Ask questions; if your potential partner clams up, or speaks misleadingly, reconsider your relationship.

Good advice for exporters: Check up on the person you’re dealing with, ask for financial records, know their reputation and history, record your investigation and closely monitor expenses and payments. Also, reimburse no one without a detailed expense report.

Sign This, Please

Some compliance advisors suggest going further.

“Get a signed affidavit that says the party has done nothing that would violate either the Foreign Corrupt Practice Act or any local corruption laws,” advises Trip Mackintosh, chairman of the export controls department of Denver law firm Holland & Hart.

“Review your internal accounting controls to ensure all invoices are adequately detailed. Keep careful records. All these steps are designed to demonstrate that your relationship with this person has the appropriate anti-corruption safeguards.”

Alexander Gordin, a Manhattan-based investment banker and Ukraine-born trade consultant, warns exporters to scrutinize invoices, deal terms, contracts and correspondence for evidence of the kind of subtle corruption pervasive in many emerging markets. Are expenses higher than they might have been under similar circumstances, for example, but your distributor won’t explain why? Are you’re getting invoices without cost breakdowns? These could be close-to-the-vest business practices, or evidence to the feds you’re practicing international skullduggery.

“Corruption hasn’t become more controlled,” says Gordin. “Rather, it’s become more pervasive. You can’t do business overseas with your eyes closed. The question is not: Will you be asked to pay a bribe? It’s when they ask you to pay a bribe, what will you do?”

 

A Short List of Gray Areas Under FCPA

Who’s official, who’s not?

Ministers in a capital city are, obviously, officials. So may be the farmer who runs a provincial post office part time. So may be the pilot of a government-owned airplane, the moonlighting professor at a public university and the hospital physician whose family business distributes medical equipment.

Rule of thumb: Anyone on a government payroll is an official.

 

Reasonable fees

You can pay a fee to an official to accelerate a service—for example, to guarantee completing your permit process within seven days. However, you cannot pay a fee to get a permit to sell something prohibited, or to occupy a location ruled off limits. Size of gray area: Vast.

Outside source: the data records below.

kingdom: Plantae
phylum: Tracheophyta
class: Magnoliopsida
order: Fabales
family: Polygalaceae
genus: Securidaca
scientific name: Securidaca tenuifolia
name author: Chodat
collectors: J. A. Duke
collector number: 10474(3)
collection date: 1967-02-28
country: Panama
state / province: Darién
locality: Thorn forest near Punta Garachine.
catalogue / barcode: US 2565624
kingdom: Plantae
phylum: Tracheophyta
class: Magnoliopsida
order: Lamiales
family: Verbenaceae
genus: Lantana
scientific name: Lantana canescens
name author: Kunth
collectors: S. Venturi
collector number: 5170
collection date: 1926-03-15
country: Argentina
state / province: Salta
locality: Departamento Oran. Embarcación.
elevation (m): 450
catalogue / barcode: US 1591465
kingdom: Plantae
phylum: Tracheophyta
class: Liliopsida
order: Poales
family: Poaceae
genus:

Rule of thumb: Avoid paying “upgrade” fees.

 

Vetting overseas partners

Ignorance of criminal behavior on the part of your partners is an acceptable defense—sometimes. Prosecutors will want to know if you took every possible step to learn your partners’ background before you signed any contracts with them, and that you made real attempts to monitor their activities once they signed with you.

Rule of thumb: Require affidavit attesting to partner’s clean history and knowledge of and commitment to FCPA compliance.

 

Systems in place

Have you trained your employees to recognize unethical or illegal behavior? Do you have anti-corruption compliance programs in place? Protection for whistleblowers? An invoice template that specifies each reimbursement?

Rule of thumb: Purchase a FCPA compliance module, or contract a consultant to create one for you.

 

Hard to Swallow

On August 7, Pfizer became the lates company to settle charges of conspiracy and violations of the Foreign Corrupt Practices Act, stemming from its Wyeth subsidiary’s business activities in Russia, Croatia, Kazakhstan and Bulgaria. The drug company agreed to pay a $15 million Justice Department penalty and more than $26.3 million to the Securities and Exchange Commission to disgorge profits it earned in these countries. “Those that attempt to make these illegal back-room deals to influence contract procurement can expect to be investigated by the FBI and appropriately held responsible for their actions,” thundered James McJunkin, assistant director in charge of the FBI’s Washington Field Office, in a statement.